Ran chaos drill 03 (deepseek API key rotation during 2 RPS burst) against production. Captured one architectural finding (tenant-key insulation shields the trickle path entirely), one timing measurement (sentinel detects auth_error within 86 seconds of T0), and one operational lesson (cache hit rate masks failures from customer-side 5xx alerting).

Headline numbers

Chaos window: 7m07s (T0=12:25:38Z → T_restore=12:32:45Z)
Trickle: 235 requests, 100% 200 OK throughout chaos. Cache hit rate >99% on identical "OK" prompts; per-tenant deepseek key insulated the test tenant from system-Secret rotation entirely.
Sentinel detection: 86 seconds from T0 to first [router/endpoint-sentinel] Provider deepseek: auth_error (Auth error: 401) log line. The 86s is dominated by ECS rolling-deploy task replacement; first probe after a new task boots takes <1s to surface the failure.
Recovery: ~4 minutes from T_restore to /v1/ops/status showing deepseek: health=healthy again.
Customer impact: zero (cache + tenant-key isolation), with one caveat in findings.

Real findings

1. Tenant-key insulation is a feature, not a bug — but it changes the drill semantics

The trickle ran 235 successful requests because the BR API key under test (br_live_21f6...) belongs to a tenant with its own tenant_provider_keys.deepseek row. Tenant-scoped requests use the tenant's key, not the system fallback Secret. The bogus AWS Secret only affected:

[router/endpoint-sentinel] probes (which use the system key)
Untenanted internal calls
Tenants with no tenant_provider_keys row

To genuinely measure system-key auth recovery against tenanted traffic, the drill needs to either rotate the tenant's row, use a tenant without provider keys, or do the rotation at the provider's own dashboard.

2. /v1/ops/status correctly identified the outage

By 12:30:09 (~5 min post-T0), /v1/ops/status showed deepseek: health=down, total: down=1. Other 6 providers stayed healthy. After restoration, within ~4 min of T_restore, all 7 providers showed healthy. This is durable signal for monitoring.

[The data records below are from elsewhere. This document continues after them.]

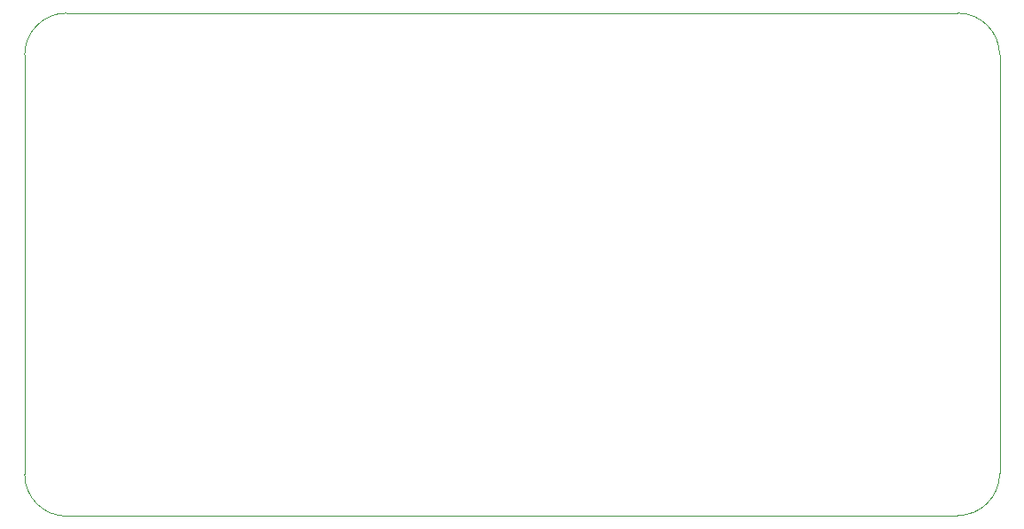
<source format=gm1>
G04 #@! TF.GenerationSoftware,KiCad,Pcbnew,(5.1.5)-3*
G04 #@! TF.CreationDate,2021-09-22T00:57:08-07:00*
G04 #@! TF.ProjectId,control_board,636f6e74-726f-46c5-9f62-6f6172642e6b,rev?*
G04 #@! TF.SameCoordinates,Original*
G04 #@! TF.FileFunction,Profile,NP*
%FSLAX46Y46*%
G04 Gerber Fmt 4.6, Leading zero omitted, Abs format (unit mm)*
G04 Created by KiCad (PCBNEW (5.1.5)-3) date 2021-09-22 00:57:08*
%MOMM*%
%LPD*%
G04 APERTURE LIST*
%ADD10C,0.050000*%
G04 APERTURE END LIST*
D10*
X31559500Y-65404500D02*
G75*
G02X27559500Y-61404500I0J4000000D01*
G01*
X116586000Y-17336000D02*
G75*
G02X120586000Y-21336000I0J-4000000D01*
G01*
X27559000Y-21336000D02*
G75*
G02X31559500Y-17335500I4000500J0D01*
G01*
X120586000Y-61341000D02*
G75*
G02X116586000Y-65341000I-4000000J0D01*
G01*
X120586000Y-61341000D02*
X120586000Y-21336000D01*
X31559500Y-65404500D02*
X116586000Y-65341000D01*
X27559500Y-21336000D02*
X27559500Y-61404500D01*
X116586000Y-17336000D02*
X31559500Y-17336000D01*
M02*

</source>
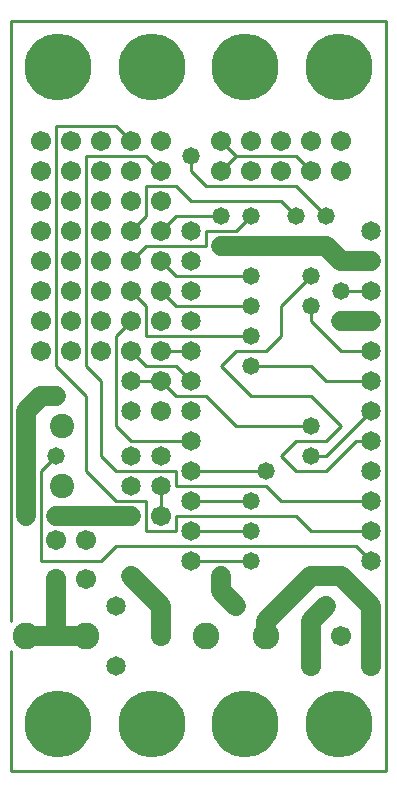
<source format=gtl>
%MOIN*%
%FSLAX25Y25*%
G04 D10 used for Character Trace; *
G04     Circle (OD=.01000) (No hole)*
G04 D11 used for Power Trace; *
G04     Circle (OD=.06700) (No hole)*
G04 D12 used for Signal Trace; *
G04     Circle (OD=.01100) (No hole)*
G04 D13 used for Via; *
G04     Circle (OD=.05800) (Round. Hole ID=.02800)*
G04 D14 used for Component hole; *
G04     Circle (OD=.06500) (Round. Hole ID=.03500)*
G04 D15 used for Component hole; *
G04     Circle (OD=.06700) (Round. Hole ID=.04300)*
G04 D16 used for Component hole; *
G04     Circle (OD=.08100) (Round. Hole ID=.05100)*
G04 D17 used for Component hole; *
G04     Circle (OD=.08900) (Round. Hole ID=.05900)*
G04 D18 used for Component hole; *
G04     Circle (OD=.11300) (Round. Hole ID=.08300)*
G04 D19 used for Component hole; *
G04     Circle (OD=.16000) (Round. Hole ID=.13000)*
G04 D20 used for Component hole; *
G04     Circle (OD=.18300) (Round. Hole ID=.15300)*
G04 D21 used for Component hole; *
G04     Circle (OD=.22291) (Round. Hole ID=.19291)*
%ADD10C,.01000*%
%ADD11C,.06700*%
%ADD12C,.01100*%
%ADD13C,.05800*%
%ADD14C,.06500*%
%ADD15C,.06700*%
%ADD16C,.08100*%
%ADD17C,.08900*%
%ADD18C,.11300*%
%ADD19C,.16000*%
%ADD20C,.18300*%
%ADD21C,.22291*%
%IPPOS*%
%LPD*%
G90*X0Y0D02*D21*X15625Y15625D03*D14*              
X35000Y35000D03*D12*X0Y0D02*Y40000D01*Y0D02*      
X125000D01*Y250000D01*X0D01*Y50000D01*D17*        
X5000Y45000D03*D11*X15000D01*X25000D01*D17*D03*   
D14*X35000Y55000D03*D11*X15000Y45000D02*Y63700D01*
D15*D03*D12*X10000Y70000D02*X30000D01*            
X35000Y75000D01*X115000D01*X120000Y70000D01*D14*  
D03*Y80000D03*D12*X100000D01*X95000Y85000D01*     
X55000D01*Y80000D01*X45000D01*Y90000D01*X35000D01*
X25000Y100000D01*Y125000D01*X15000Y135000D01*     
Y215000D01*X35000D01*X40000Y210000D01*D15*D03*D12*
X50000Y200000D02*X45000Y205000D01*D15*            
X50000Y200000D03*D12*X60000Y190000D02*            
X55000Y195000D01*X60000Y190000D02*X90000D01*      
X95000Y185000D01*D13*D03*D11*X110000Y170000D02*   
X105000Y175000D01*D13*X110000Y170000D03*D11*      
X120000D01*D14*D03*D13*X110000Y160000D03*D12*     
X120000D01*D14*D03*D13*X110000Y150000D03*D11*     
X120000D01*D14*D03*D12*X110000Y140000D02*         
X120000D01*D14*D03*D12*X110000D02*                
X100000Y150000D01*Y155000D01*D13*D03*D12*         
X85000Y140000D02*X90000Y145000D01*                
X75000Y140000D02*X85000D01*X70000Y135000D02*      
X75000Y140000D01*X80000Y125000D02*                
X70000Y135000D01*X80000Y125000D02*X100000D01*     
X110000Y115000D01*X105000Y110000D01*X95000D01*    
X90000Y105000D01*X95000Y100000D01*X105000D01*     
X115000Y110000D01*X120000D01*D14*D03*Y120000D03*  
D12*X105000Y105000D01*X100000D01*D13*D03*         
Y115000D03*D12*X75000D01*X65000Y125000D01*        
X55000D01*X50000Y130000D01*D15*D03*D12*X40000D01* 
D14*D03*D12*X45000Y135000D02*X55000D01*           
X60000Y130000D01*D14*D03*D15*X50000Y140000D03*D12*
X60000D01*D14*D03*D15*X50000Y150000D03*D14*       
X60000D03*D12*X45000Y145000D02*Y155000D01*        
Y145000D02*X80000D01*D13*D03*D12*X90000D02*       
Y155000D01*X105000Y130000D02*X100000Y135000D01*   
X105000Y130000D02*X120000D01*D14*D03*D12*         
X80000Y135000D02*X100000D01*D13*X80000D03*D12*    
X90000Y155000D02*X100000Y165000D01*D13*D03*D11*   
X70000Y175000D02*X105000D01*D13*X70000D03*D12*    
X65000Y180000D02*X75000D01*X65000Y175000D02*      
Y180000D01*X45000Y175000D02*X65000D01*            
X40000Y170000D02*X45000Y175000D01*D15*            
X40000Y170000D03*X50000Y160000D03*D12*            
X55000Y155000D01*X80000D01*D13*D03*Y165000D03*D12*
X55000D01*X50000Y170000D01*D15*D03*D14*           
X60000Y160000D03*Y180000D03*D15*X40000D03*D12*    
X45000Y185000D01*Y195000D01*X55000D01*X65000D02*  
X60000Y200000D01*X65000Y195000D02*X95000D01*      
X105000Y185000D01*D13*D03*D15*X90000Y200000D03*   
D14*X120000Y180000D03*D15*X110000Y200000D03*      
X100000D03*D12*X95000Y205000D01*X75000D01*        
X70000Y200000D01*D15*D03*D12*X75000Y205000D02*    
X70000Y210000D01*D15*D03*X80000Y200000D03*D12*    
X60000D02*Y205000D01*D13*D03*D15*X50000Y210000D03*
Y190000D03*D12*X25000Y205000D02*X45000D01*        
X25000Y135000D02*Y205000D01*X30000Y130000D02*     
X25000Y135000D01*X30000Y105000D02*Y130000D01*     
X35000Y100000D02*X30000Y105000D01*                
X35000Y100000D02*X55000D01*Y95000D01*X85000D01*   
X90000Y90000D01*X120000D01*D14*D03*Y100000D03*D11*
X85000Y50000D02*X100000Y65000D01*X85000Y45000D02* 
Y50000D01*D17*Y45000D03*D13*X75000Y55000D03*D11*  
X70000Y60000D01*Y65000D01*D13*D03*D14*            
X60000Y70000D03*D12*X80000D01*D13*D03*Y80000D03*  
D12*X60000D01*D14*D03*D15*X50000Y85000D03*D12*    
Y95000D01*D14*D03*X40000Y105000D03*Y85000D03*D11* 
X15000D01*D13*D03*D15*X25000Y76700D03*D16*        
X17000Y95000D03*D13*X5000Y85000D03*D11*Y120000D01*
X10000Y125000D01*X15000D01*D13*D03*D16*           
X17000Y115000D03*D15*X30000Y140000D03*X20000D03*  
X10000D03*D12*X35000Y115000D02*Y145000D01*        
X40000Y110000D02*X35000Y115000D01*                
X40000Y110000D02*X60000D01*D14*D03*D15*           
X50000Y120000D03*D14*X60000D03*Y100000D03*D12*    
X85000D01*D13*D03*X80000Y90000D03*D12*X60000D01*  
D14*D03*X50000Y105000D03*X40000Y95000D03*         
Y65000D03*D11*X50000Y55000D01*Y45000D01*D15*D03*  
D17*X65000D03*D15*X25000Y63700D03*D21*            
X78125Y15625D03*X46875D03*D15*X15000Y76700D03*D12*
X10000Y70000D02*Y100000D01*X15000Y105000D01*D13*  
D03*D14*X40000Y120000D03*D12*X45000Y135000D02*    
X40000Y140000D01*D15*D03*D12*X35000Y145000D02*    
X40000Y150000D01*D15*D03*D12*X45000Y155000D02*    
X40000Y160000D01*D15*D03*X30000Y170000D03*        
Y150000D03*Y160000D03*X20000Y180000D03*X50000D03* 
D12*X55000Y185000D01*X70000D01*D13*D03*D12*       
X75000Y180000D02*X80000Y185000D01*D13*D03*D14*    
X60000Y170000D03*D15*X100000Y210000D03*X90000D03* 
X80000D03*X110000D03*X40000Y200000D03*Y190000D03* 
D21*X109375Y234375D03*D15*X30000Y210000D03*       
Y200000D03*Y190000D03*D21*X78125Y234375D03*D15*   
X30000Y180000D03*D21*X46875Y234375D03*D15*        
X20000Y210000D03*Y200000D03*Y190000D03*Y170000D03*
Y160000D03*Y150000D03*D21*X15625Y234375D03*D15*   
X10000Y210000D03*Y200000D03*Y190000D03*Y180000D03*
Y170000D03*Y160000D03*Y150000D03*D11*             
X100000Y65000D02*X110000D01*X120000Y55000D01*     
Y35000D01*D15*D03*X110000Y45000D03*D11*           
X100000Y35000D02*Y50000D01*D15*Y35000D03*D11*     
Y50000D02*X105000Y55000D01*D13*D03*D21*           
X109375Y15625D03*M02*                             

</source>
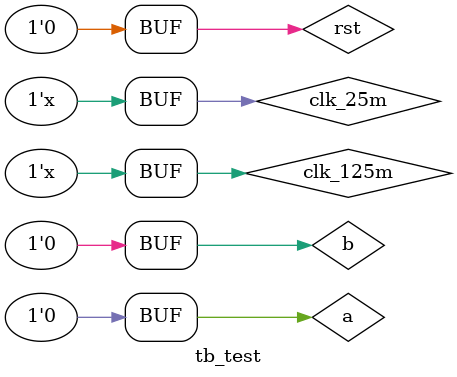
<source format=sv>

module tb_test;



reg           clk_25m;

reg           clk_125m;

reg           rst;





initial begin

	clk_25m=1'b0;clk_125m=1'b0;rst =1'b1;

	#1000ns

	rst =1'b0;

	end

	

 always @*

  clk_25m <= #20ns ~clk_25m;

  

  always @*

  clk_125m <= #4ns ~clk_125m;	

	

assign a= 8'h10>>2; 	

assign b= 8'h10<<2; 	



		

 





	

endmodule

</source>
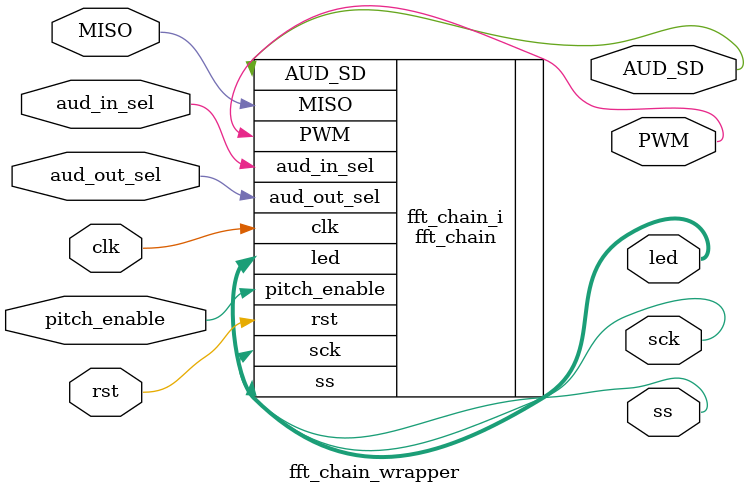
<source format=v>
`timescale 1 ps / 1 ps

module fft_chain_wrapper
   (AUD_SD,
    MISO,
    PWM,
    aud_in_sel,
    aud_out_sel,
    clk,
    led,
    pitch_enable,
    rst,
    sck,
    ss);
  output AUD_SD;
  input MISO;
  output PWM;
  input aud_in_sel;
  input aud_out_sel;
  input clk;
  output [11:0]led;
  input pitch_enable;
  input rst;
  output sck;
  output ss;

  wire AUD_SD;
  wire MISO;
  wire PWM;
  wire aud_in_sel;
  wire aud_out_sel;
  wire clk;
  wire [11:0]led;
  wire pitch_enable;
  wire rst;
  wire sck;
  wire ss;

  fft_chain fft_chain_i
       (.AUD_SD(AUD_SD),
        .MISO(MISO),
        .PWM(PWM),
        .aud_in_sel(aud_in_sel),
        .aud_out_sel(aud_out_sel),
        .clk(clk),
        .led(led),
        .pitch_enable(pitch_enable),
        .rst(rst),
        .sck(sck),
        .ss(ss));
endmodule

</source>
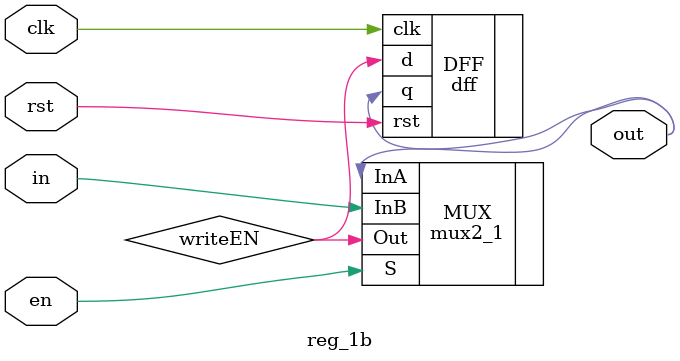
<source format=v>
module reg_1b (clk, rst, en, in, out);
  // --- Inputs and Outputs ---
  input clk, rst;
  input en; // flag for write
  input in; // write
  output out; // read

  // --- Wire ---
  wire writeEN;

  // --- Code ---
  // dff
  dff DFF (.q(out), .d(writeEN), .clk(clk), .rst(rst));

  // mux
  mux2_1 MUX (.InA(out), .InB(in), .S(en), .Out(writeEN));
endmodule

</source>
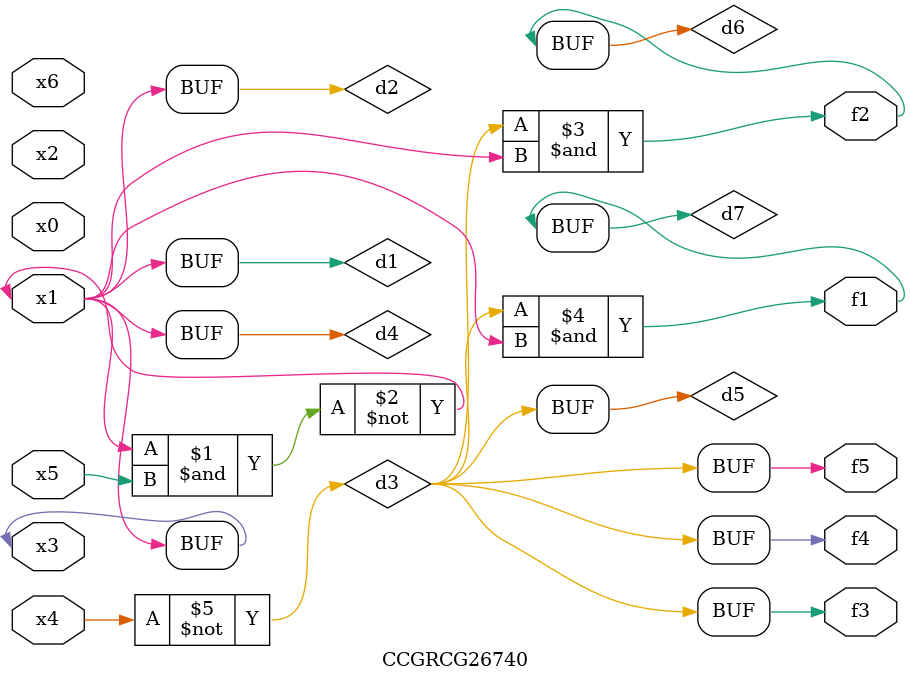
<source format=v>
module CCGRCG26740(
	input x0, x1, x2, x3, x4, x5, x6,
	output f1, f2, f3, f4, f5
);

	wire d1, d2, d3, d4, d5, d6, d7;

	buf (d1, x1, x3);
	nand (d2, x1, x5);
	not (d3, x4);
	buf (d4, d1, d2);
	buf (d5, d3);
	and (d6, d3, d4);
	and (d7, d3, d4);
	assign f1 = d7;
	assign f2 = d6;
	assign f3 = d5;
	assign f4 = d5;
	assign f5 = d5;
endmodule

</source>
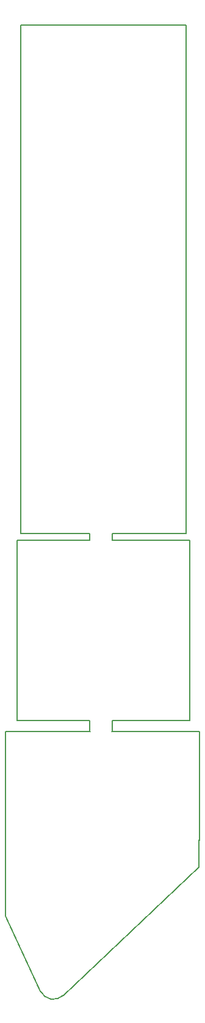
<source format=gbr>
G04 #@! TF.FileFunction,Profile,NP*
%FSLAX46Y46*%
G04 Gerber Fmt 4.6, Leading zero omitted, Abs format (unit mm)*
G04 Created by KiCad (PCBNEW 4.0.6-e0-6349~53~ubuntu16.04.1) date Thu Nov 23 18:30:10 2017*
%MOMM*%
%LPD*%
G01*
G04 APERTURE LIST*
%ADD10C,0.100000*%
%ADD11C,0.200000*%
G04 APERTURE END LIST*
D10*
D11*
X118030000Y-114910000D02*
X118030000Y-116430000D01*
X114940000Y-114930000D02*
X114940000Y-116400000D01*
X114950000Y-89960000D02*
X104850000Y-89960000D01*
X104850000Y-114960000D02*
X104850000Y-89960000D01*
X118100000Y-89950000D02*
X128850000Y-89960000D01*
X118100000Y-89000000D02*
X118100000Y-89950000D01*
X128325000Y-89000000D02*
X118100000Y-89000000D01*
X114950000Y-89000000D02*
X114950000Y-89960000D01*
X105350000Y-89000000D02*
X114950000Y-89000000D01*
X128850000Y-114950000D02*
X118050000Y-114950000D01*
X104850000Y-114950000D02*
X114950000Y-114950000D01*
X130144045Y-116440000D02*
X118000000Y-116440000D01*
X115000000Y-116430000D02*
X103260000Y-116440000D01*
X128850000Y-89960000D02*
X128850000Y-114960000D01*
X130145000Y-123655000D02*
X130145000Y-131525000D01*
X108083813Y-152407273D02*
G75*
G03X111268374Y-153015970I1812187J846154D01*
G01*
X130092995Y-135258526D02*
X130109867Y-131434648D01*
X111268374Y-153015970D02*
X130092995Y-135258526D01*
X103263552Y-142060149D02*
X108083070Y-152405682D01*
X103263552Y-116434648D02*
X103263552Y-142060149D01*
X130144045Y-123688472D02*
X130176050Y-116434648D01*
X128343743Y-89000000D02*
X128343743Y-18582837D01*
X128343743Y-18582837D02*
X105343743Y-18582837D01*
X105343743Y-18582837D02*
X105343743Y-89000000D01*
M02*

</source>
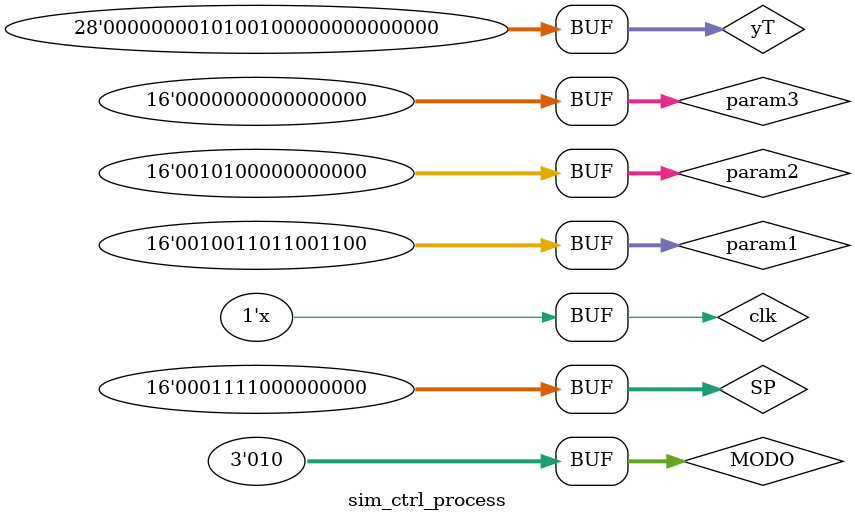
<source format=v>
`timescale 1ps / 1ps

module sim_ctrl_process;

//Parameterized values
    
        // Inputs
        reg clk;
        reg [2:0] MODO;
        reg [15:0] SP;
        reg [27:0] yT;
        reg [15:0] param1;
        reg [15:0] param2;
        reg [15:0] param3;

     
//        // Outputs
        wire [9:0] CV;
        wire [2:0] mode_ind;
        wire [15:0] out1;
        wire ind_ctrl;

        process_v p1 (clk,SP,MODO,param1,param2,param3,yT,CV,out1,mode_ind,ind_ctrl);
    
        initial begin
            clk = 0;
            MODO = 2;
            SP = 7680;
            yT = 671744;
            param1 = 9932;
            param2 = 10240;
            param3 = 0;
        end
        
        always
        begin
            #5 clk = ~clk;
        end
        
endmodule

</source>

3. Cache shadows the failure from customer-facing alerting

Internal logs show [router/semantic-cache] Persistent cache hit: similarity=1.0000 on every trickle request. Cost was $0.00. The customer side of the API saw zero degradation. Operational alerting must include sentinel/probe/internal-error rates, not just customer-impact metrics, because the cache layer absorbs failures that would otherwise be visible.

This pairs with feedback_redis_failure_modes.md's broader observation: cache + multi-layer fallback can make failures invisible at the application level even while the underlying providers are degraded.

4. ECS health check does NOT validate provider keys at boot

Both new tasks with the bogus key reached RUNNING/HEALTHY within ~90s. Provider keys are validated by sentinel (post-boot, every 60s) and by actual call path (per-request), but NOT during ECS health check. Right tradeoff (avoiding deploy bottleneck on every provider auth), but means deploys can succeed with broken provider configuration silently.

5. Cache-bypass produces the expected error structure

Forced upstream call at 12:28:01 (UUID-bearing prompt that bypassed cache):

{
  "error": {
    "message": "Model \"deepseek/deepseek-chat\" is temporarily unavailable",
    "type": "model_unavailable",
    "code": "model_unavailable",
    "recovery": {
      "action": "switch_model",
      "code": "model_unavailable",
      "endpoint": "GET /v1/catalog/runnable",
      "message": "Requested model is unavailable. Check runnable catalog for alternatives."
    }
  }
}

Structured 503 with a recovery hint. This is good UX — the client gets a machine-readable directive for fallback, not just a 401.

Action items

[ ] Update drill 03 README/script — clarify tenant-key vs system-key shadowing; recommend a tenanted-key variant for measuring real customer-impact recovery
[ ] Verify the br-providers-auth-error CloudWatch alarm fired during the 12:27:04 → 12:36:30 window (per memory, this alarm exists; verify it triggered)
[ ] Add key-provenance to M2M-INTEL log lines — each completion log should indicate which key path was used (tenant vs system) so operators can distinguish during incidents
[ ] Cache-hit-rate-during-degradation flag — surface elevated cache hit rate during provider degradation as a leading "incident-being-masked" indicator
[ ] Document the structured 503 contract — model_unavailable with recovery.action: "switch_model" is a publicly observable behavior; should be in the API reference

Lockstep checklist

[x] Drill artifact — docs/chaos-drills/results/03-key-rotate-burst-2026-05-08T12-24-30Z.md
[x] Trickle log — docs/chaos-drills/results/03-trickle-2026-05-08T12-24-30Z.txt (235 lines)
[x] Ship log — this file
[x] R19 risk register — A10's "drill suite theatre" flag retired for drill 03 too
[ ] Production fix — none required; all findings are observability/documentation improvements
[ ] Drill 02 Variant B — genuinely blocked on Upstash Console access (no automated equivalent; Upstash management API doesn't expose password reset)